= Beginning of Section =
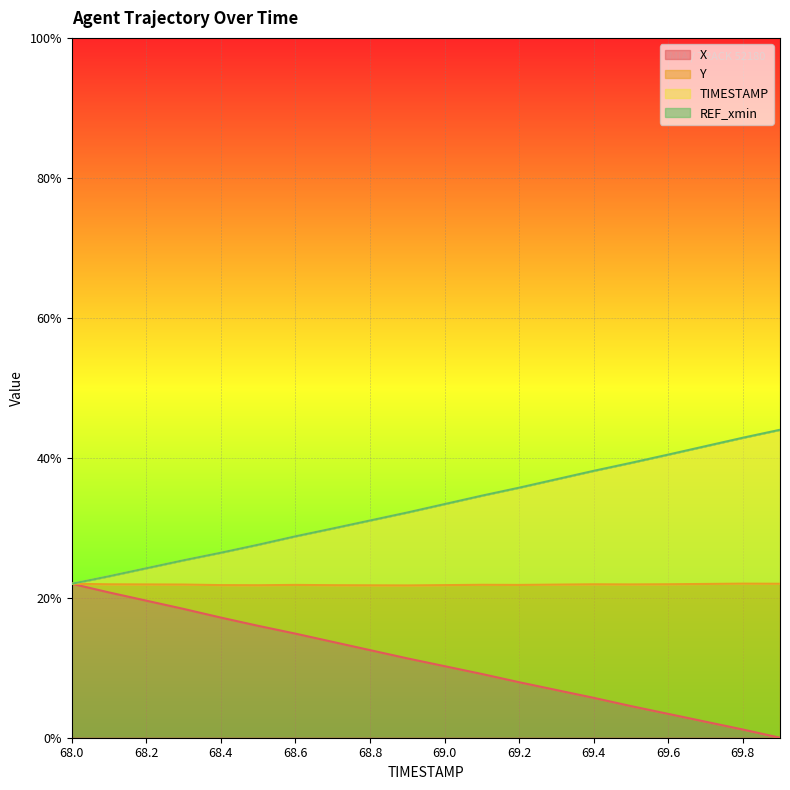

True or false: X and Y cross at least once.

False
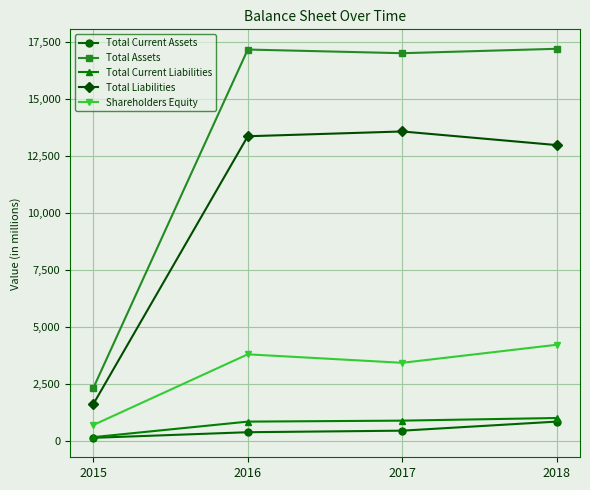

What is the maximum value shown in the chart?

17209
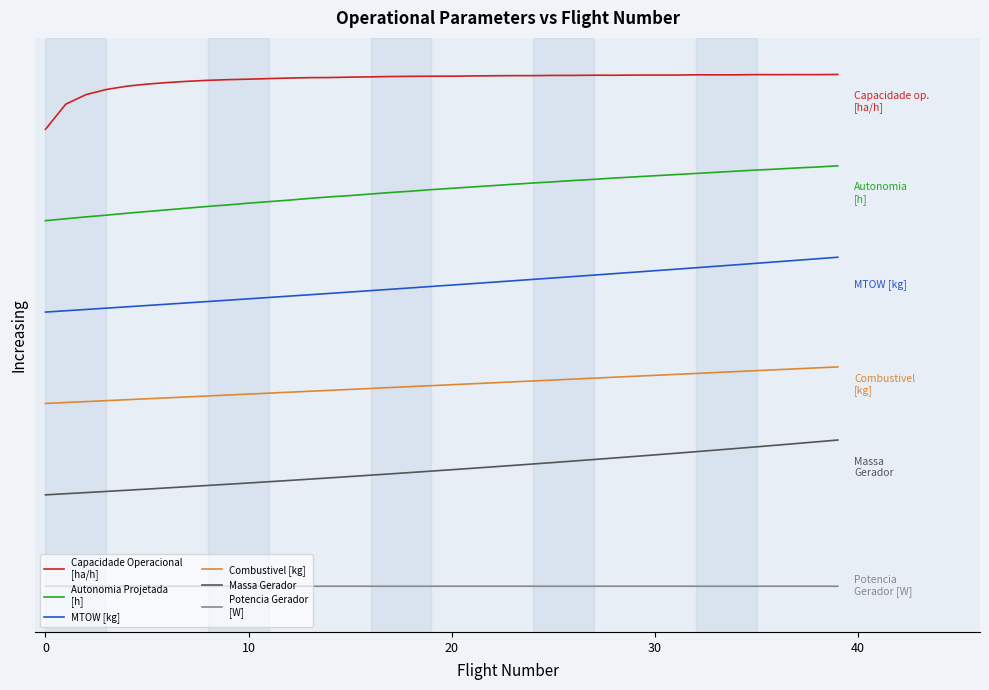

Does the chart have visible grid lines?

No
= End of Section =
> **What the exercise asks**:
Render the items above as a Markdown table with two columns, "No." and "Entry": one row per line of text, numbered in order, with blank lines skipped. Leave the pictures out.

> **Answer area**:
| No. | Entry |
|---|---|
| 1 | True or false: X and Y cross at least once. |
| 2 | False |
| 3 | What is the maximum value shown in the chart? |
| 4 | 17209 |
| 5 | Does the chart have visible grid lines? |
| 6 | No |